→ **Exercise set**:
**1)** Answer these questions using the forum post about in-place array modification:
(a) What does the writer want to improve?
(b) Which function did searching the forum suggest may not be the best with arguments of type view?
(c) Why does memory management become a limiting factor?
**2)** Reproduce part of the forum post about in-place array modification word for word. Begin at the words "I am trying" and stop after "CuArrays and performances.".

Inplace array modification performances

Hi,

I am trying to improve the memory management of some complex iterative procedure.
Basically the procedure could be synthesized to
for ii = 1:Nt
do some partial arrays value update
Compute some stuff (include fft ffti and other)
end

I have some question about partial assignment of CuArrays and performances.
I noticed that some code, which does not perform allocations in CPU, presents allocations on GPU.
Researching on the forum has taught me that setindex! may not be the best with arguments of type view so I went for other approaches.
The speed of computation is good in all the approaches, but considering that my actual set up implies iterative process on several large matrices, the memory management becomes a limiting factor.

→ **Data extract**:

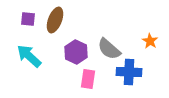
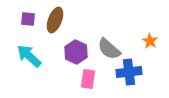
blue cross: rotated 10 degrees counterclockwise
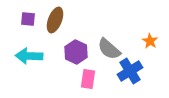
cyan arrow: rotated 40 degrees counterclockwise
blue cross: moved 1 px right, 1 px up; rotated 25 degrees counterclockwise
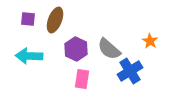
purple hexagon: moved 3 px up
pink rectangle: moved 6 px left
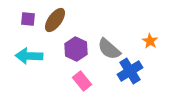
brown ellipse: rotated 15 degrees clockwise
pink rectangle: moved 2 px down; rotated 48 degrees counterclockwise
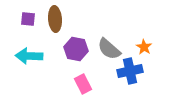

→ **Response list**:
**1)**
(a) The memory management of some complex iterative procedure.
(b) setindex!
(c) The actual setup involves an iterative process on several large matrices.

**2)**
I am trying to improve the memory management of some complex iterative procedure.
Basically the procedure could be synthesized to
for ii = 1:Nt
do some partial arrays value update
Compute some stuff (include fft ffti and other)
end

I have some question about partial assignment of CuArrays and performances.